An attack in George A. Romero’s zombie movie Diary of the Dead Photo: Third Rail Releasing

Perhaps most importantly, Kraus trusted himself, figuring that as a Romero devotee who’d been writing his own bestselling genre fiction for more than a decade, he might know how to create characters and invent storylines that would work well in this book.
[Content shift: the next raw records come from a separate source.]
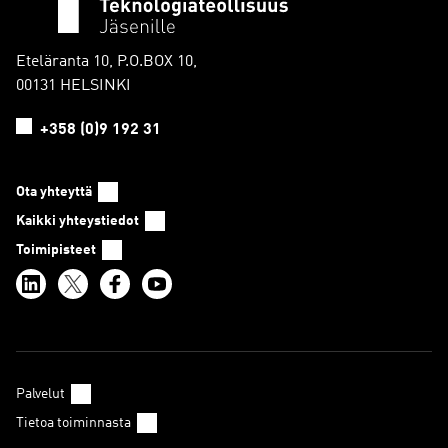
Eteläranta 10, P.O.BOX 10,
00131 HELSINKI
+358 (0)9 192 31
Ota yhteyttä
Kaikki yhteystiedot
Toimipisteet
Palvelut
Tietoa toiminnasta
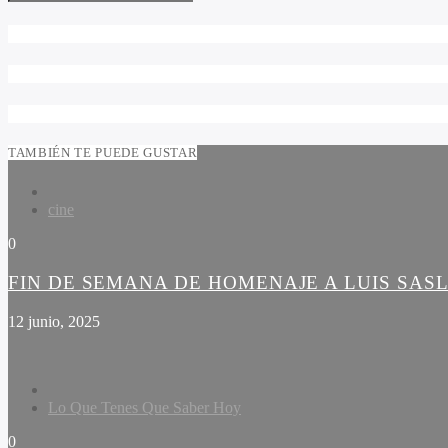
TAMBIÉN TE PUEDE GUSTAR
cine
0
FIN DE SEMANA DE HOMENAJE A LUIS SAS
12 junio, 2025
Lo Que Tenes Que Saber Hoy
0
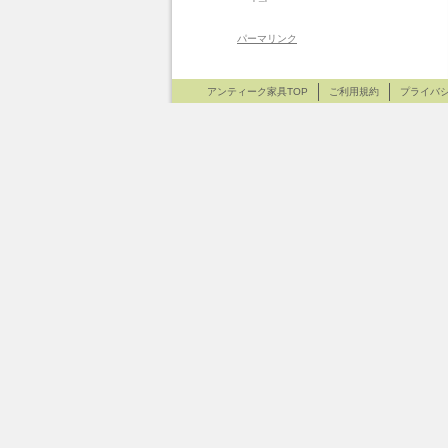
パーマリンク
アンティーク家具TOP
ご利用規約
プライバ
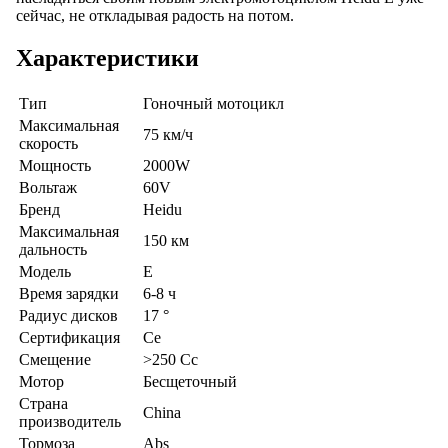
сейчас, не откладывая радость на потом.
Характеристики
Тип
Гоночный мотоцикл
Максимальная
75 км/ч
скорость
Мощность
2000W
Вольтаж
60V
Бренд
Heidu
Максимальная
150 км
дальность
Модель
E
Время зарядки
6-8 ч
Радиус дисков
17 °
Сертификация
Ce
Смещение
>250 Cc
Мотор
Бесщеточный
Страна
China
производитель
Тормоза
Abs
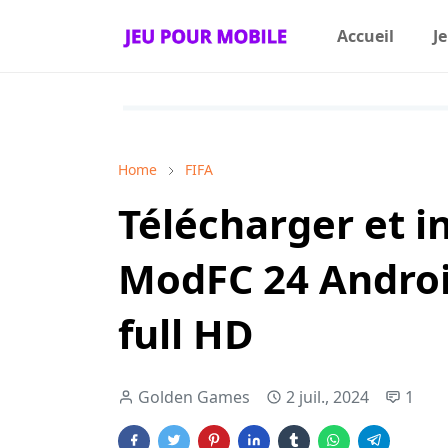
Accueil
J
Home
FIFA
Télécharger et in
ModFC 24 Androi
full HD
Golden Games
2 juil., 2024
1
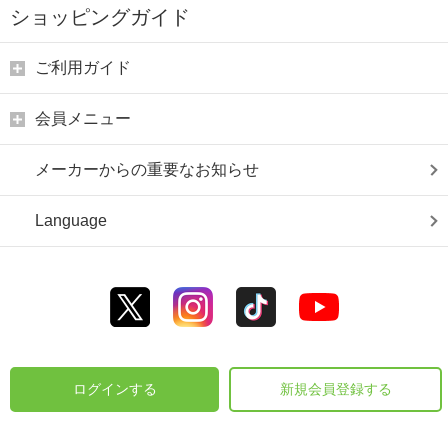
ショッピングガイド
ご利用ガイド
会員メニュー
メーカーからの重要なお知らせ
Language
ログインする
新規会員登録する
For example, while Romero had the idea to include zombie POV chapters — and had left extensive notes about the nature of zombie consciousness — Kraus wrote those sections in his own style, making the choice to shift them into a second-person perspective.

“George was a fount of great ideas,” Kraus says. “But with me being maybe more of a seasoned novelist, I sometimes would shake up his format a little bit.”

Still, he adds, “My major concern was always staying true to Romero. I always tried to be sensitive to what I think he would’ve approved of. I literally had pieces of paper taped to my computer with reminders not to wander off into ‘Daniel Kraus Land.’ Romero had certain viewpoints, and I had to honor those as much as possible.”

Those viewpoints include a bedrock pessimism about the ultimate fate of humanity. Romero’s movies routinely demonstrate his fascination and even admiration for human industriousness, as his characters build well-appointed little bunkers for themselves, seemingly secure from the flesh-eating ghouls shambling around outside. But the ghouls do eventually get in, because in Romero’s world, people are also often too arrogant, greedy, and impulsive to survive. They make catastrophic mistakes while looking after their short-term interests.

This is a vision that may resonate all the more in this pandemic year. But the ultimate purpose of The Living Dead isn’t to comment on 2020, but instead to carry all Romero’s social commentary in one giant vessel. The book’s story spans decades, and makes passing references to the events from Romero’s six zombie films, treating them as the jumping-off point for a longer, more expansive, more complex tale he never got to tell onscreen. Kraus made a lot of the choices for where the plot would go, but always in service of what Romero wanted.

Or, as Kraus puts it: “You get George on the first page, and you get George on the last page, and you get George spread all throughout.”

The Living Dead will be released on Aug. 4.